▶ **Stated exercise**: In the data below, change every "longitude" to "lon" and leave everything else as it is. Omit the pictures from your answer.

Stored data entries:
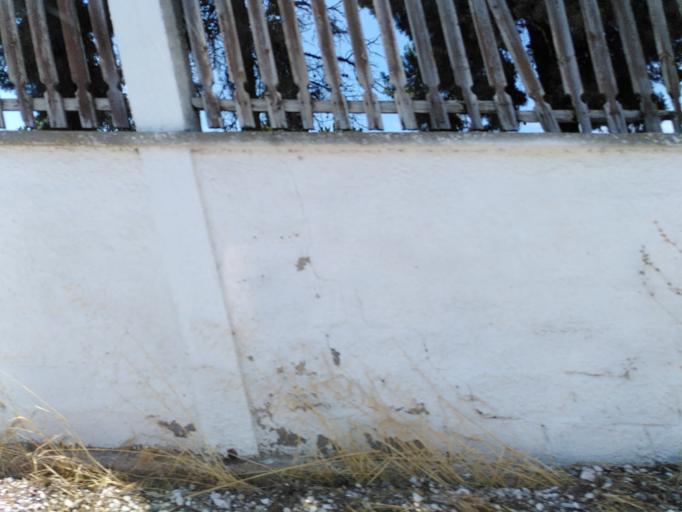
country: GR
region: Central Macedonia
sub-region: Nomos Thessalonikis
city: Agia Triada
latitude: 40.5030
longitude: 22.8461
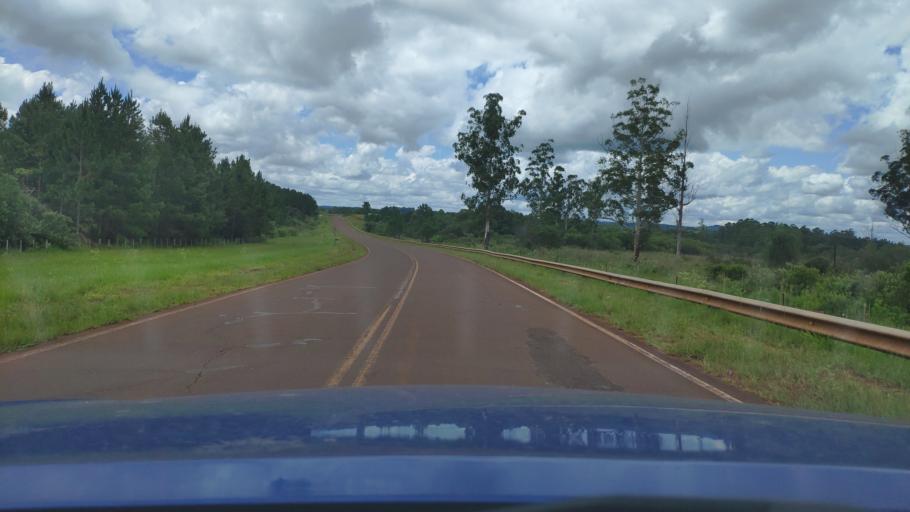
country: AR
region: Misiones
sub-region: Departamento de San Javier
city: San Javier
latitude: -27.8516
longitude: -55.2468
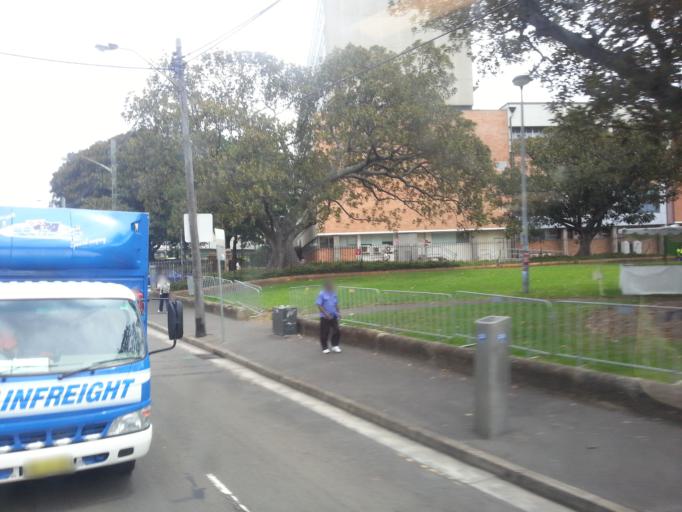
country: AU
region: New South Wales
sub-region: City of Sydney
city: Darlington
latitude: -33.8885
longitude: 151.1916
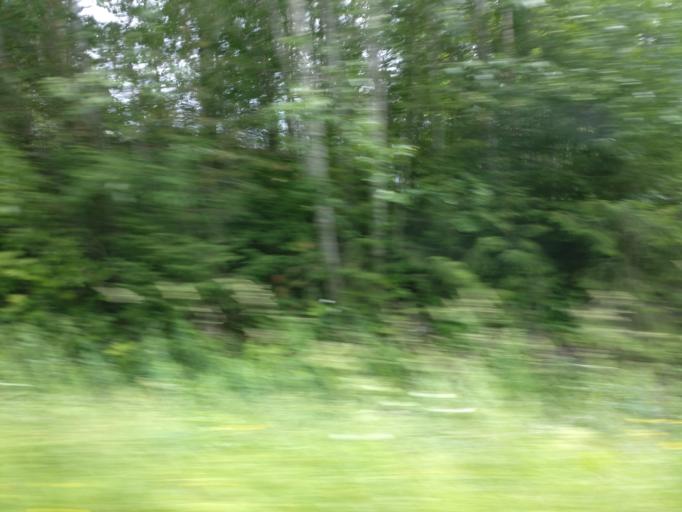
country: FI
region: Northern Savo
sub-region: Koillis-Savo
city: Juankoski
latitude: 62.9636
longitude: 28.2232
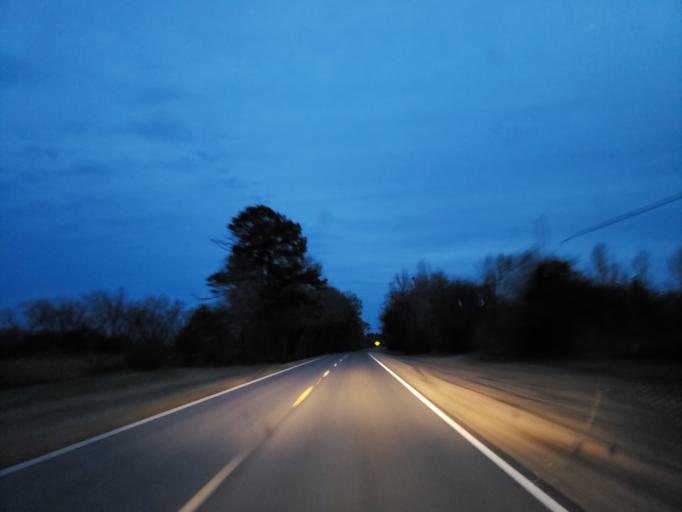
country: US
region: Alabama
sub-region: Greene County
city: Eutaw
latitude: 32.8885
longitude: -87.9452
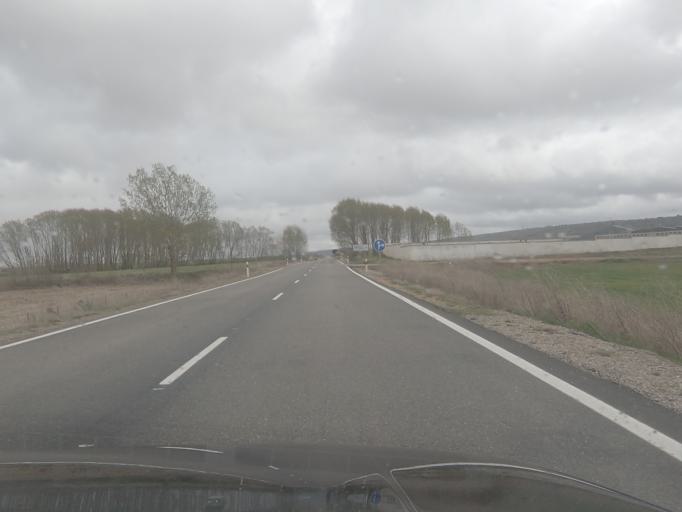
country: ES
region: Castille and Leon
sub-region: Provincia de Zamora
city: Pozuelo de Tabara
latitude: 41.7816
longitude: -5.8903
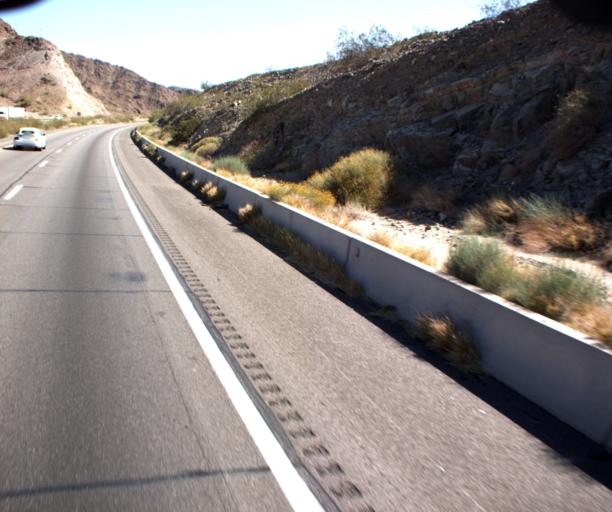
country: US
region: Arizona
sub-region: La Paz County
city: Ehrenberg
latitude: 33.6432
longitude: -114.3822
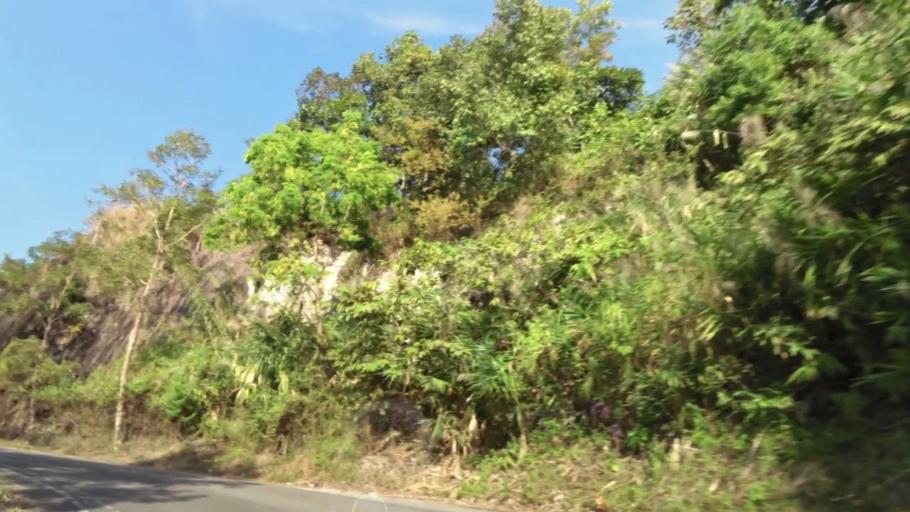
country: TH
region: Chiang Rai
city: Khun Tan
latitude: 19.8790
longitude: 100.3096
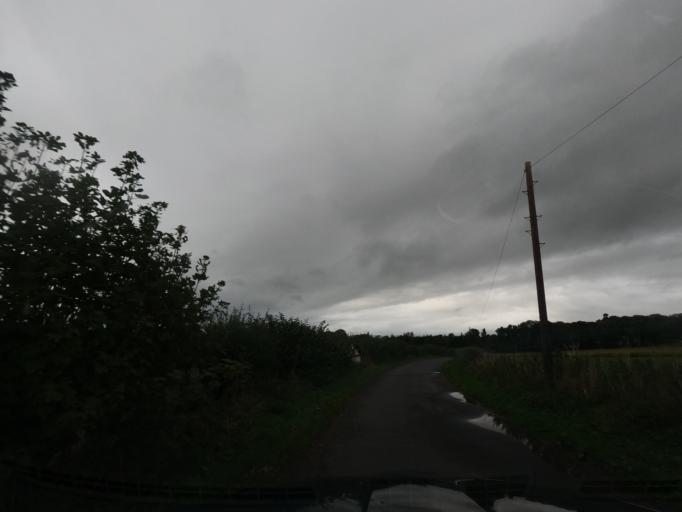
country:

▶ **Output for this exercise**:
country: GR
region: Central Macedonia
sub-region: Nomos Thessalonikis
city: Agia Triada
latitude: 40.5030
lon: 22.8461
country: AR
region: Misiones
sub-region: Departamento de San Javier
city: San Javier
latitude: -27.8516
lon: -55.2468
country: AU
region: New South Wales
sub-region: City of Sydney
city: Darlington
latitude: -33.8885
lon: 151.1916
country: FI
region: Northern Savo
sub-region: Koillis-Savo
city: Juankoski
latitude: 62.9636
lon: 28.2232
country: US
region: Alabama
sub-region: Greene County
city: Eutaw
latitude: 32.8885
lon: -87.9452
country: ES
region: Castille and Leon
sub-region: Provincia de Zamora
city: Pozuelo de Tabara
latitude: 41.7816
lon: -5.8903
country: US
region: Arizona
sub-region: La Paz County
city: Ehrenberg
latitude: 33.6432
lon: -114.3822
country: TH
region: Chiang Rai
city: Khun Tan
latitude: 19.8790
lon: 100.3096
country:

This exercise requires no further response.